Start of Block

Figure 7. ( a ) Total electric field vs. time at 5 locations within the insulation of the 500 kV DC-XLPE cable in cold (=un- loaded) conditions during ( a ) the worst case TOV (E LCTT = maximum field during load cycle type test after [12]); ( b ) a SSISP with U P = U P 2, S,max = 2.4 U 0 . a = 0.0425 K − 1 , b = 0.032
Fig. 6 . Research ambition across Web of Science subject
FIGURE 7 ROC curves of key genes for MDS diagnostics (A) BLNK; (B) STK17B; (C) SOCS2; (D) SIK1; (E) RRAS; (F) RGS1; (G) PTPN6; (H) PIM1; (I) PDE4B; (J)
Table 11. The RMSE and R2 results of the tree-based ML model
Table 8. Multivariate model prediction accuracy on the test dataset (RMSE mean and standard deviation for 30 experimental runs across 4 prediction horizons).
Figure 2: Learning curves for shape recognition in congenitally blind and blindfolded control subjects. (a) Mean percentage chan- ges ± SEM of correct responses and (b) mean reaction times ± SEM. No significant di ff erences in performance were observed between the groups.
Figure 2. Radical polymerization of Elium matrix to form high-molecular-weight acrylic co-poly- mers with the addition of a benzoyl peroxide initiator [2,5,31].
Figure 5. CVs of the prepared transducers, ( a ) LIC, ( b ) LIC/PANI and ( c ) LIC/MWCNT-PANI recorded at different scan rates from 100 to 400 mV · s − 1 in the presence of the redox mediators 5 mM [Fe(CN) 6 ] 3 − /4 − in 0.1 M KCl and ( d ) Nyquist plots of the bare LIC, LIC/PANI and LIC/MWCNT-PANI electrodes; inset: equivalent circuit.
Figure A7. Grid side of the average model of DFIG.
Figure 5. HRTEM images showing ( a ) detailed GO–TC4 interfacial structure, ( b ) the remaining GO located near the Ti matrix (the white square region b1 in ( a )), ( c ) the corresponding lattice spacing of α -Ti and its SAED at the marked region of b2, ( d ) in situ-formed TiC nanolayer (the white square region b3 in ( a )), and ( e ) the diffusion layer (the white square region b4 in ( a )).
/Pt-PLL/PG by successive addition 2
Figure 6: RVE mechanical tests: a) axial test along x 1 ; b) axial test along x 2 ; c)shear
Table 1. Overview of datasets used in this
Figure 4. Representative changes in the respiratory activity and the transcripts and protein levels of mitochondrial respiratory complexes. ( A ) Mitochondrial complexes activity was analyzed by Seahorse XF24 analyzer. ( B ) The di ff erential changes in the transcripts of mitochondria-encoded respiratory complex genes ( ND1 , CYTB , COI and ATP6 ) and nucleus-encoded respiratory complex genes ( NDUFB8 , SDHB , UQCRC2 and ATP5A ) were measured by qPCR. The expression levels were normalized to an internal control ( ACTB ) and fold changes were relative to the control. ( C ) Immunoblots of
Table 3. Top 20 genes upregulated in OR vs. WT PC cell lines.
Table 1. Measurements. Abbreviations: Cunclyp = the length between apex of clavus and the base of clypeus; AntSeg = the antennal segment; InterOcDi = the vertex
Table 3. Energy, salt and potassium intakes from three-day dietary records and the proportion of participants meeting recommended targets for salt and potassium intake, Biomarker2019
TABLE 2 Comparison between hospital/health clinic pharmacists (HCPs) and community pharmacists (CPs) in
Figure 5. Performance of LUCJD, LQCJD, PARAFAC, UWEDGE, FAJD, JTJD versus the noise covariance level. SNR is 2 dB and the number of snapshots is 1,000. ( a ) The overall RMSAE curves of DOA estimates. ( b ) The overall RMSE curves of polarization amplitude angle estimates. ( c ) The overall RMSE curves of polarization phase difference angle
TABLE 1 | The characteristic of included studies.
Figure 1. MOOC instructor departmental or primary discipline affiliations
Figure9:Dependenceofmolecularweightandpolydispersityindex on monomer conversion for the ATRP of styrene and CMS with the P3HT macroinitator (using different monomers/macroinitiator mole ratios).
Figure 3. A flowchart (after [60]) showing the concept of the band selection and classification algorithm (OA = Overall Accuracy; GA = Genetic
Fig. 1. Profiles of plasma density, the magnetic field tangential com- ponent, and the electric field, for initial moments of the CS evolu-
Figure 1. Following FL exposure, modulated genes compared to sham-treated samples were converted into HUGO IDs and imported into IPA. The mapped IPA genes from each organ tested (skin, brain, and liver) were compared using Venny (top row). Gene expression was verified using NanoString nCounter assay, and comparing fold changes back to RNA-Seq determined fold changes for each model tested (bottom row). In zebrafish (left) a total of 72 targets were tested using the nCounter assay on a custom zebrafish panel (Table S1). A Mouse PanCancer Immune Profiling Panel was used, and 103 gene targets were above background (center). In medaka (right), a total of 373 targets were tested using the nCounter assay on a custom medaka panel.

End of Block

* Required work: Once you have found every line in the listing that holds the string "different", copy each of them.

* Exercise output:
Figure 5. CVs of the prepared transducers, ( a ) LIC, ( b ) LIC/PANI and ( c ) LIC/MWCNT-PANI recorded at different scan rates from 100 to 400 mV · s − 1 in the presence of the redox mediators 5 mM [Fe(CN) 6 ] 3 − /4 − in 0.1 M KCl and ( d ) Nyquist plots of the bare LIC, LIC/PANI and LIC/MWCNT-PANI electrodes; inset: equivalent circuit.
Figure9:Dependenceofmolecularweightandpolydispersityindex on monomer conversion for the ATRP of styrene and CMS with the P3HT macroinitator (using different monomers/macroinitiator mole ratios).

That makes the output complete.